| TASK OBJECTIVE |
Rewrite the lines from the one containing "rsekutuan yang" through the one containing "Stickers Citroen", inclusive, replacing "autocollants" with "adhésifs" and leaving everything else unchanged. Omit the pictures from your answer.

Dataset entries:
━━━
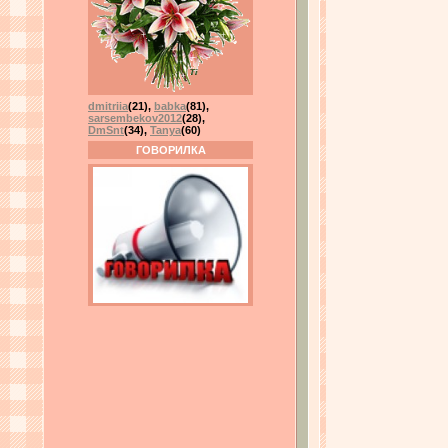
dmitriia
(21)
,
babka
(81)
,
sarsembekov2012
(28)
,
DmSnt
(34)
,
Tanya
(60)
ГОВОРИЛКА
━━━
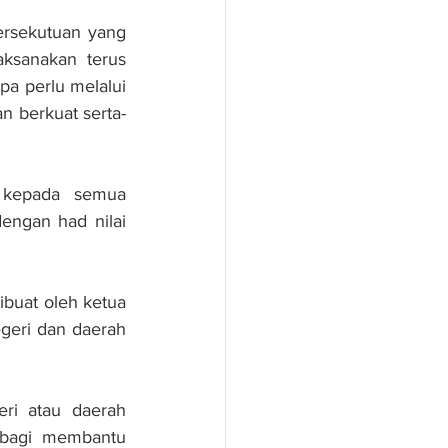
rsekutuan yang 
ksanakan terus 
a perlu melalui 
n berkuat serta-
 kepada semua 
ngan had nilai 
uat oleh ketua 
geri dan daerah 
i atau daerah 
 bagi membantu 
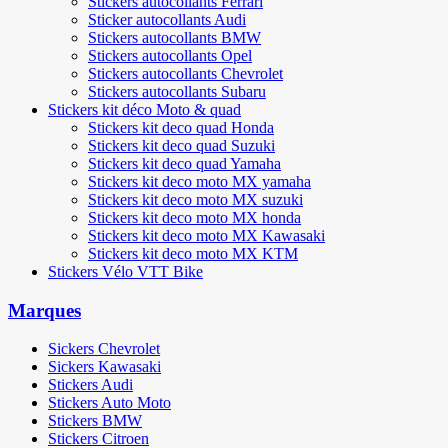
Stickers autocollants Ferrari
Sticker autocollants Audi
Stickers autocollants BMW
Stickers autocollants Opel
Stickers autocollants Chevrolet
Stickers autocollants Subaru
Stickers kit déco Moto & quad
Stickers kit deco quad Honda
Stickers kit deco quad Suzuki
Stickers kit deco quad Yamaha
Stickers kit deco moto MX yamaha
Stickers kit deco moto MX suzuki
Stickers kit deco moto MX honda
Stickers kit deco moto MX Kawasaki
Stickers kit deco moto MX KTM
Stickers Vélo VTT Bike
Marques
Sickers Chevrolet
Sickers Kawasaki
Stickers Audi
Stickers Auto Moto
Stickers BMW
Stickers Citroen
━━━
| ANSWER FOR THE TASK |
rsekutuan yang 
ksanakan terus 
a perlu melalui 
n berkuat serta-
 kepada semua 
ngan had nilai 
uat oleh ketua 
geri dan daerah 
i atau daerah 
 bagi membantu 
Stickers adhésifs Ferrari
Sticker adhésifs Audi
Stickers adhésifs BMW
Stickers adhésifs Opel
Stickers adhésifs Chevrolet
Stickers adhésifs Subaru
Stickers kit déco Moto & quad
Stickers kit deco quad Honda
Stickers kit deco quad Suzuki
Stickers kit deco quad Yamaha
Stickers kit deco moto MX yamaha
Stickers kit deco moto MX suzuki
Stickers kit deco moto MX honda
Stickers kit deco moto MX Kawasaki
Stickers kit deco moto MX KTM
Stickers Vélo VTT Bike
Marques
Sickers Chevrolet
Sickers Kawasaki
Stickers Audi
Stickers Auto Moto
Stickers BMW
Stickers Citroen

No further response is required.